Q : Apa yang dimaksud dengan pemberdayaan

A : Pemberdayaan kepada mitra kerja strategis dan masyarakat ditujukan sebagai upaya
peningkatan kapasitas mitra kerja dengan cara menumbuhkembangkan potensi,
pengembangan kekuatan, dan pembangunan dinamika individu/organisasi untuk
mewujudkan mitra kerja yang mandiri dalam mendukung pembangunan di bidang jasa
konstruksi di seluruh wilayah Indonesia.

Q : Siapa saja yang menjadi target pemberdayaan?

A : Pemberdayaan ditujukan kepada mitra kerja yang terdiri dari


Kementerian/Lembaga,LPJK,BNSP, Pemda/TPJKP/D, Asosiasi Badan Usaha, Asosiasi
Profesi, Balai Satminkal, Lembaga Diklat Konstruksi, Badan Usaha, Unit Sertifikasi,
Masyarakat, Lembaga Pendidikan, Media, Dewan Insinyur.
Q : Bagaimana mekanisme pemberdayaan mitra kerja?

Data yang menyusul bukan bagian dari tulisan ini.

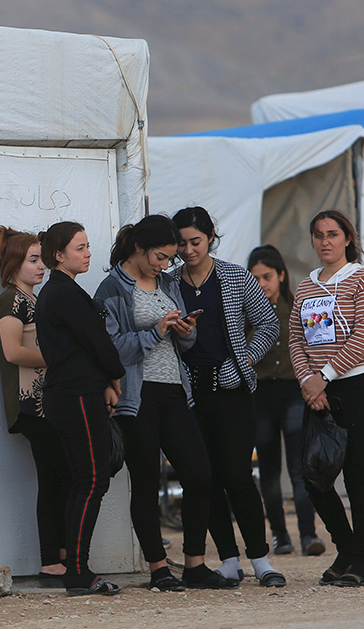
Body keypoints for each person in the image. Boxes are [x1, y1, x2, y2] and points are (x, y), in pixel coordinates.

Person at [95, 214, 237, 591]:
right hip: (137, 397)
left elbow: (180, 345)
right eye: (160, 257)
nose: (165, 265)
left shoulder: (166, 284)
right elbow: (111, 351)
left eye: (169, 259)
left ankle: (194, 564)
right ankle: (158, 568)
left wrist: (184, 331)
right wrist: (157, 330)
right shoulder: (111, 289)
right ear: (139, 249)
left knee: (199, 474)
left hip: (175, 390)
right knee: (146, 482)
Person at [170, 206, 285, 587]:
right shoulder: (170, 284)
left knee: (237, 475)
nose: (188, 250)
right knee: (204, 479)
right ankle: (229, 560)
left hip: (233, 391)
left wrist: (248, 358)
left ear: (210, 237)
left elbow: (268, 322)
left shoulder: (236, 276)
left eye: (196, 242)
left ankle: (261, 560)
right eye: (182, 243)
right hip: (189, 394)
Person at [288, 210, 364, 588]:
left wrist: (324, 376)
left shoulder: (363, 280)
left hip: (361, 386)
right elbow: (297, 338)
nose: (325, 241)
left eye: (332, 234)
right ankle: (346, 550)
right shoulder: (306, 286)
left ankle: (363, 562)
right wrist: (307, 381)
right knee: (314, 474)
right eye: (318, 235)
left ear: (347, 238)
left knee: (356, 475)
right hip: (318, 391)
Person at [34, 221, 126, 595]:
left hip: (75, 393)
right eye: (79, 248)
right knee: (91, 480)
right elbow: (97, 343)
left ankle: (76, 568)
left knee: (84, 480)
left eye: (88, 246)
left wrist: (104, 382)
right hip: (75, 397)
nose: (88, 253)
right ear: (58, 255)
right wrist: (115, 376)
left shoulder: (63, 291)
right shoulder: (63, 293)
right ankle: (77, 571)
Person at [0, 226, 69, 586]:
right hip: (29, 405)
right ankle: (51, 562)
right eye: (32, 260)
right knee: (54, 479)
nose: (41, 266)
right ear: (13, 264)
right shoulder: (11, 300)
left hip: (46, 403)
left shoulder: (33, 300)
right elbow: (12, 352)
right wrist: (59, 360)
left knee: (62, 476)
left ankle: (62, 555)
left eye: (41, 260)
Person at [248, 245, 326, 557]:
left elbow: (318, 347)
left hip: (295, 392)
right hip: (261, 395)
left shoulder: (299, 307)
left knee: (299, 467)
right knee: (268, 469)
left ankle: (309, 534)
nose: (263, 284)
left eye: (267, 276)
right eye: (256, 279)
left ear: (281, 275)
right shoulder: (246, 313)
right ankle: (280, 537)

A : Pada tahapan awal dilakukan identifikasi kebutuhan dan kemampuan pemberdayaan


mitra kerja yang bertujuan untuk menghasilkan pemetaan pemberdayaan mitra kerja.
Selanjutnya, hasil pemetaan tersebut akan dijadikan sebagai bahan pendampingan dan
pelaksanaan pemberdayaan mitra kerja. Pemberdayaan yang dilakukan dapat berupa
bimbingan teknis, faislitasi pelatihan, pembekalan materi, sosialisasi/diseminasi,
konsultasi, dan lainnya. Hasil pemberdayaan tersebut selanjutnya akan dipantau secara
berkala. Hasil monitoring dan evaluasi kegiatan pemberdayaan akan menghasilkan
rekomendasi yang akan ditindaklanjuti untuk perbaikan pemberdayaan jasa konstruksi
selanjutnya.
Q : Kepada siapa Pemerintah Daerah dapat berkonsultasi terkait pemberdayaan mitra
kerja?

A : Kami memiliki 7(tujuh) Balai Jasa Konstruksi Wilayah yang terdiri dari Balai Jasa
Konstruksi Wilayah I Banda Aceh, Balai Jasa Konstruksi Wilayah II Palembang, Balai
Jasa Konstruksi Wilayah III Jakarta, Balai Jasa Konstruksi Wilayah IV Surabaya, Balai
Jasa Konstruksi Wilayah V Banjarmasin, Balai Jasa Konstruksi Wilayah VI Makassar,
Balai Jasa Konstruksi Wilayah VII Jayapura. Informasi terkait pemberdayaan mitra kerja
dapat diperoleh dari Balai-Balai kami dimana Balai merupakan perpanjangan tangan
Direktorat Jenderal Bina Konstruksi.